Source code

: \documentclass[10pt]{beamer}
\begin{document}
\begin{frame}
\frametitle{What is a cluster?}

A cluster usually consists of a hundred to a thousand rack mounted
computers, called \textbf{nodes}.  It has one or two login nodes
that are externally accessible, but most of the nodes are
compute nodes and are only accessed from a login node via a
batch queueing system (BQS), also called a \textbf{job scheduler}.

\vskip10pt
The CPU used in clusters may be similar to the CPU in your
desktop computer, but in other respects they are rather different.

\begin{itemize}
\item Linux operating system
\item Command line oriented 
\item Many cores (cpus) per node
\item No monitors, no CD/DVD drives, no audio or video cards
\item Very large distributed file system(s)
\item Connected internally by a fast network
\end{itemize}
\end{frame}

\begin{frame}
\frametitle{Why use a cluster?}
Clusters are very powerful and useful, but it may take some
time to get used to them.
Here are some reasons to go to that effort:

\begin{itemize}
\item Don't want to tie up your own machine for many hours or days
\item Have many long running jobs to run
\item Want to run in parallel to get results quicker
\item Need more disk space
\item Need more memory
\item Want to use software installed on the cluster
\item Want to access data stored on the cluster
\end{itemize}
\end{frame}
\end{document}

| EXERCISE AIM |
Copy all of the data exactly. Skip nothing.

| EXERCISE OUTPUT |
Source code

: \documentclass[10pt]{beamer}
\begin{document}
\begin{frame}
\frametitle{What is a cluster?}

A cluster usually consists of a hundred to a thousand rack mounted
computers, called \textbf{nodes}.  It has one or two login nodes
that are externally accessible, but most of the nodes are
compute nodes and are only accessed from a login node via a
batch queueing system (BQS), also called a \textbf{job scheduler}.

\vskip10pt
The CPU used in clusters may be similar to the CPU in your
desktop computer, but in other respects they are rather different.

\begin{itemize}
\item Linux operating system
\item Command line oriented 
\item Many cores (cpus) per node
\item No monitors, no CD/DVD drives, no audio or video cards
\item Very large distributed file system(s)
\item Connected internally by a fast network
\end{itemize}
\end{frame}

\begin{frame}
\frametitle{Why use a cluster?}
Clusters are very powerful and useful, but it may take some
time to get used to them.
Here are some reasons to go to that effort:

\begin{itemize}
\item Don't want to tie up your own machine for many hours or days
\item Have many long running jobs to run
\item Want to run in parallel to get results quicker
\item Need more disk space
\item Need more memory
\item Want to use software installed on the cluster
\item Want to access data stored on the cluster
\end{itemize}
\end{frame}
\end{document}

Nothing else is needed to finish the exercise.